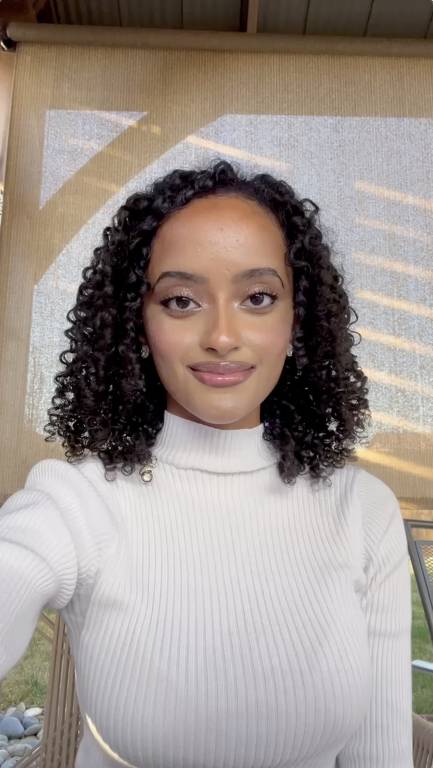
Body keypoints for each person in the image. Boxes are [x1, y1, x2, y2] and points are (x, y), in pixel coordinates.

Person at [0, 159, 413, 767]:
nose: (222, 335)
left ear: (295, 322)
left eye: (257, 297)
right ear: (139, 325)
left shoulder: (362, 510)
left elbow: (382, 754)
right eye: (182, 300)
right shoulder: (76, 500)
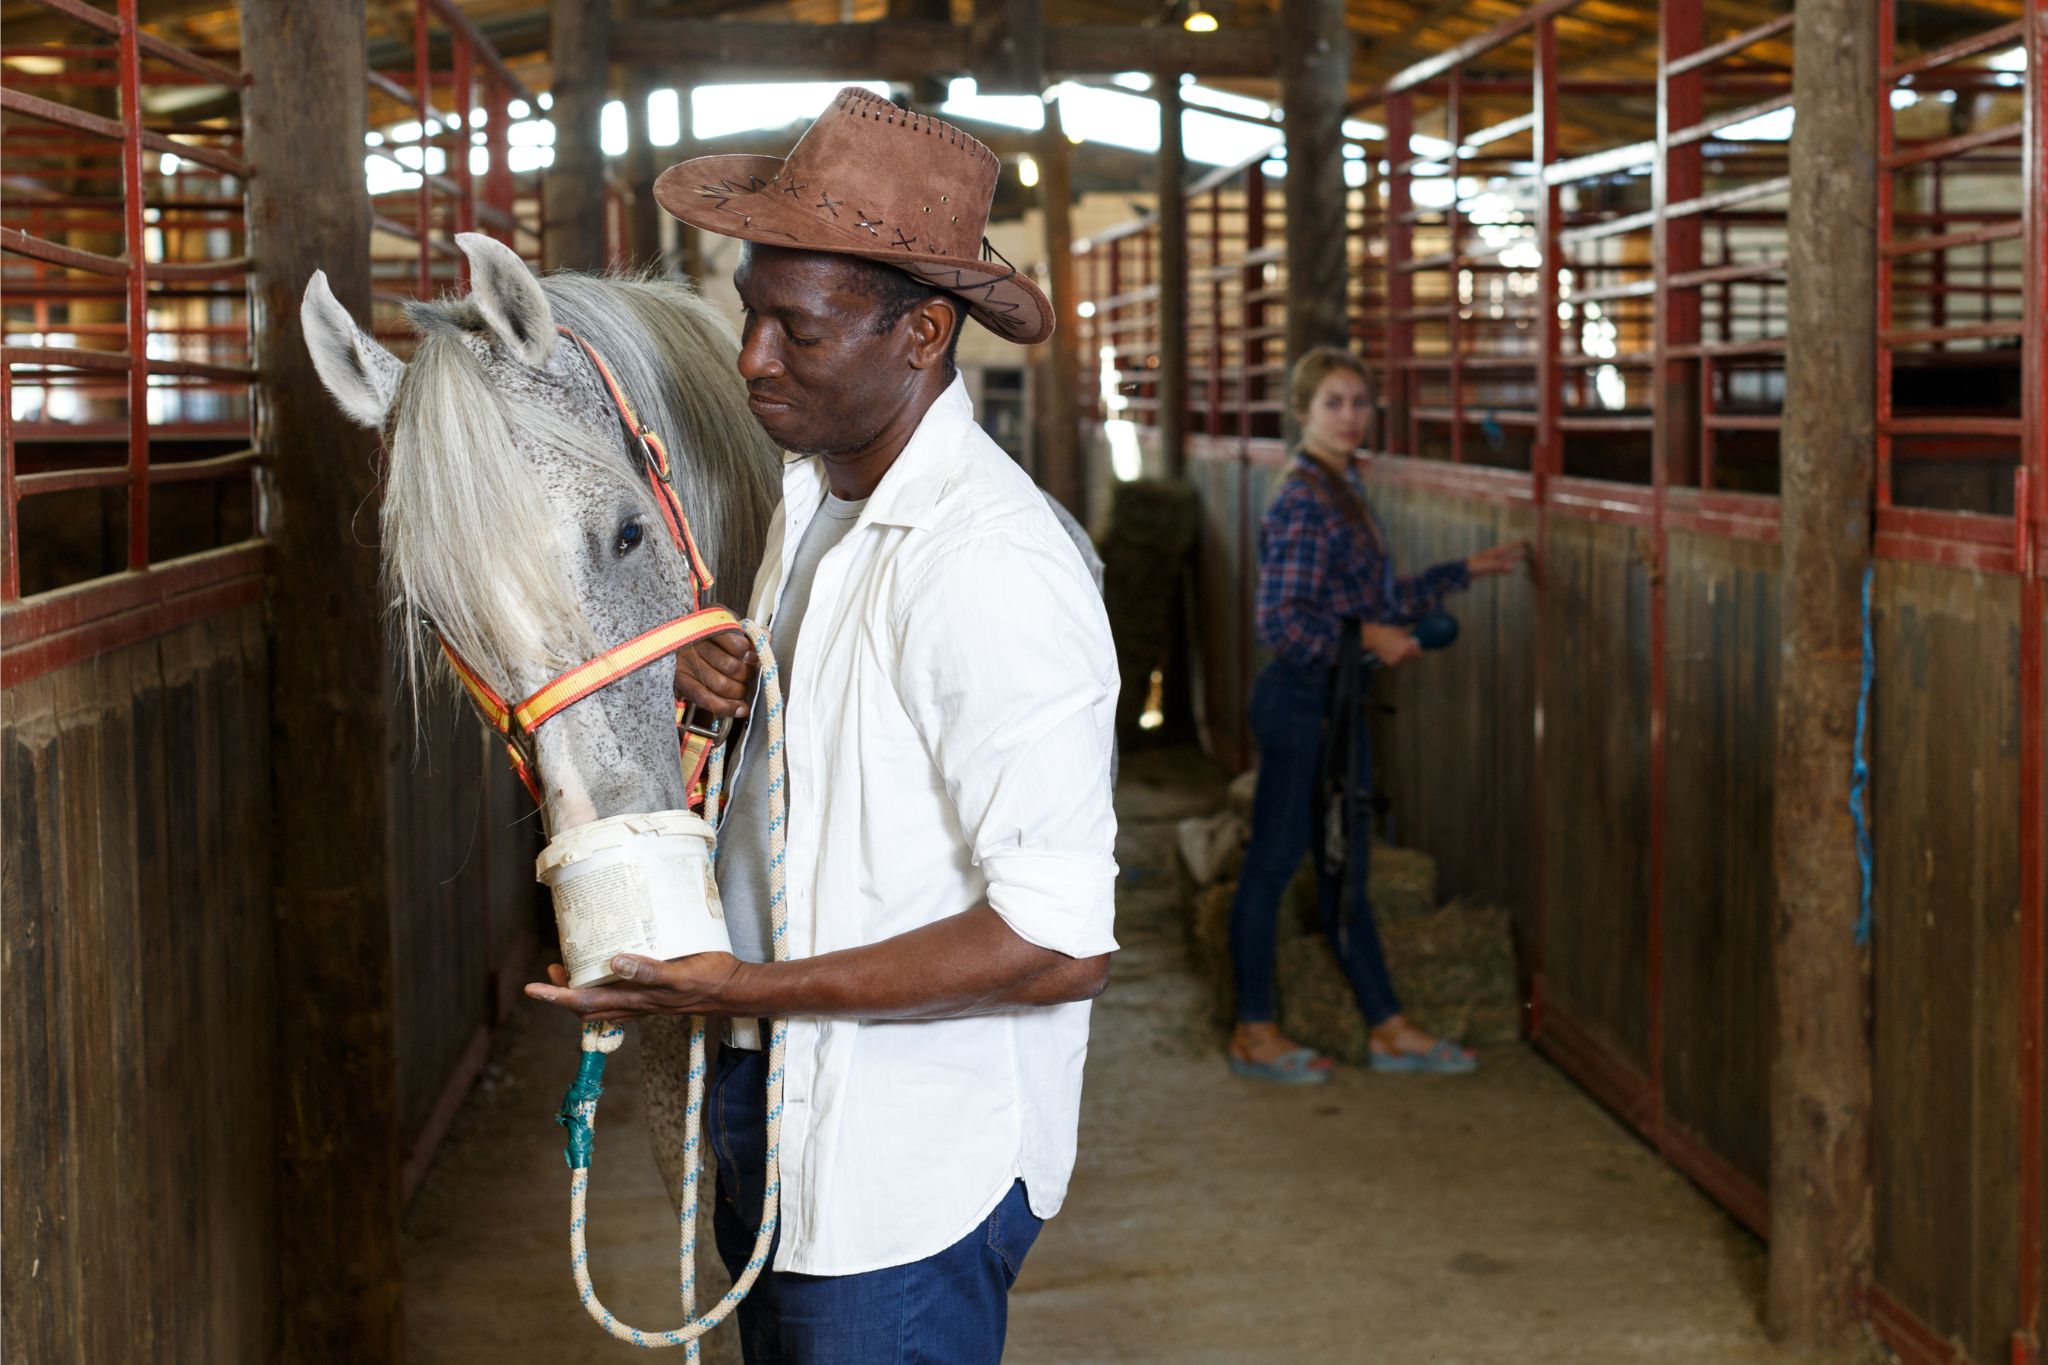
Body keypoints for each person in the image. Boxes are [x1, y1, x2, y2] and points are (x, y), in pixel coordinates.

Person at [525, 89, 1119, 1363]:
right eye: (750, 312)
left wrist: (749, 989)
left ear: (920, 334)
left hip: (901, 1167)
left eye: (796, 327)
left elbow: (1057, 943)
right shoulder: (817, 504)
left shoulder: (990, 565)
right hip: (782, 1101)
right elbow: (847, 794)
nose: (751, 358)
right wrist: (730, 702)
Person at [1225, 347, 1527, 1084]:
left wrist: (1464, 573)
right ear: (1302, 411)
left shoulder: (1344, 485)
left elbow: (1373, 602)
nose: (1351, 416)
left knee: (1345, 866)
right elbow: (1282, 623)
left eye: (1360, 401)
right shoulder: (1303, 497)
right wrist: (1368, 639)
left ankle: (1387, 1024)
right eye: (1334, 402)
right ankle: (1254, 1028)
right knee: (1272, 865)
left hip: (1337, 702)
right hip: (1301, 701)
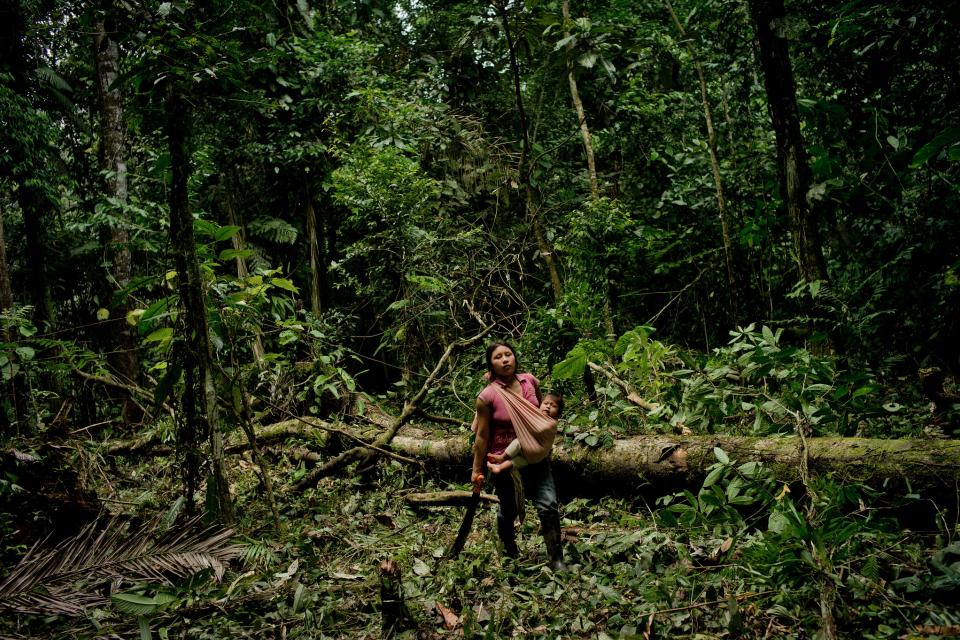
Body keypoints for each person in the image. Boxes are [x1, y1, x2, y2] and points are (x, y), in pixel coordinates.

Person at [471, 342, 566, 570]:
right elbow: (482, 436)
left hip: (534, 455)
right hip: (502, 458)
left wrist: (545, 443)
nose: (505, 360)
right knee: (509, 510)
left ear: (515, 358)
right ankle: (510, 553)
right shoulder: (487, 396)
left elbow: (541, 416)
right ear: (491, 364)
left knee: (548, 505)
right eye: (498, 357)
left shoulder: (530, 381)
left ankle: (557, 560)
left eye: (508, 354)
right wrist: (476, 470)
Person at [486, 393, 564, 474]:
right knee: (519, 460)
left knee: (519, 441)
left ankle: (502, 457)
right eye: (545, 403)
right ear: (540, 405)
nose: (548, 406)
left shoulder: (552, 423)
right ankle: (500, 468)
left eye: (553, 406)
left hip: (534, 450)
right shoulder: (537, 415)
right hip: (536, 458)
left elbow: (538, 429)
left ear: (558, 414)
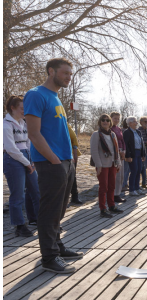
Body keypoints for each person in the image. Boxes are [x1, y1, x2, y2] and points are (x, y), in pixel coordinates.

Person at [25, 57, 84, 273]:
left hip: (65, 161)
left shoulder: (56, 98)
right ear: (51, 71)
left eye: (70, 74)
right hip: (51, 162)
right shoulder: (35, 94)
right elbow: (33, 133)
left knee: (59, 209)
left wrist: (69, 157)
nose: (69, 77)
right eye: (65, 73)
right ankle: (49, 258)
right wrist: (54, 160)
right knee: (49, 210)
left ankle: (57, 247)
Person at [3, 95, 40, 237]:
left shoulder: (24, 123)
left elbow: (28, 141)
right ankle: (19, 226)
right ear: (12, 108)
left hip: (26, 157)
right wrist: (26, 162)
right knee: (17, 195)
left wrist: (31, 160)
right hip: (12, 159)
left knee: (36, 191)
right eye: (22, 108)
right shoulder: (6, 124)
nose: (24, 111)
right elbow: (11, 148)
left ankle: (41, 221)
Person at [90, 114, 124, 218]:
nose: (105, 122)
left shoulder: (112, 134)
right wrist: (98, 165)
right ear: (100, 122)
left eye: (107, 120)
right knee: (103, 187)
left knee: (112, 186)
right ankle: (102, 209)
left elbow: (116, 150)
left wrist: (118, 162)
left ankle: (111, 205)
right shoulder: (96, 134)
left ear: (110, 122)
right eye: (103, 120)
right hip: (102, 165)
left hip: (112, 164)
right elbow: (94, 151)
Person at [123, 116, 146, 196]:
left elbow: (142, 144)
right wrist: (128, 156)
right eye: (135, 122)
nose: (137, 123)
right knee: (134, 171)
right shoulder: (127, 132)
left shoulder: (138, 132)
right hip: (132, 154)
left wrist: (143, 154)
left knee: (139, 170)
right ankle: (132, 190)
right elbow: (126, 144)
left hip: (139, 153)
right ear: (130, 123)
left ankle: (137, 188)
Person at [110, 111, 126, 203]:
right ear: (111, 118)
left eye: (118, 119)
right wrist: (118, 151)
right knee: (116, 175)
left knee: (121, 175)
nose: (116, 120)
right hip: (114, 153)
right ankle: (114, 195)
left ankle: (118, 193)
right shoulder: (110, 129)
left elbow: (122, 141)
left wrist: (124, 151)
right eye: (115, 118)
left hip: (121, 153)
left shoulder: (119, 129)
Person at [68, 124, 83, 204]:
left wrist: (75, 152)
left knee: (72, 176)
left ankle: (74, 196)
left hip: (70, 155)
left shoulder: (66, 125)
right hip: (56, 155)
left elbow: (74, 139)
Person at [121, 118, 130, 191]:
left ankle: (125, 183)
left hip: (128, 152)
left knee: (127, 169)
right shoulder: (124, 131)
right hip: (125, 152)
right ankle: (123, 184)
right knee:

◆ **EXERCISE DIRECTIONS**
Give exactly those lines of the listing that run from its first line through the line with "right shoulder: (817, 504)", leaving each picture out.

◆ **EXERCISE RESPONSE**
Body keypoints for each person in the image. Boxes are [x1, y1, x2, y2] and points are (x, y), in pixel coordinates.

Person at [0, 159, 413, 767]:
nose: (222, 335)
left ear: (295, 322)
left eye: (257, 297)
right ear: (139, 325)
left shoulder: (362, 510)
left elbow: (382, 754)
right eye: (182, 300)
right shoulder: (76, 500)
Body keypoints for each person in the image. Boxes are [x1, y1, x2, y2] and points are (x, y), in pixel coordinates.

Person at [525, 89, 1119, 1363]:
right eye: (750, 312)
left wrist: (749, 989)
left ear: (920, 334)
left hip: (901, 1167)
left eye: (796, 327)
left elbow: (1057, 943)
right shoulder: (817, 504)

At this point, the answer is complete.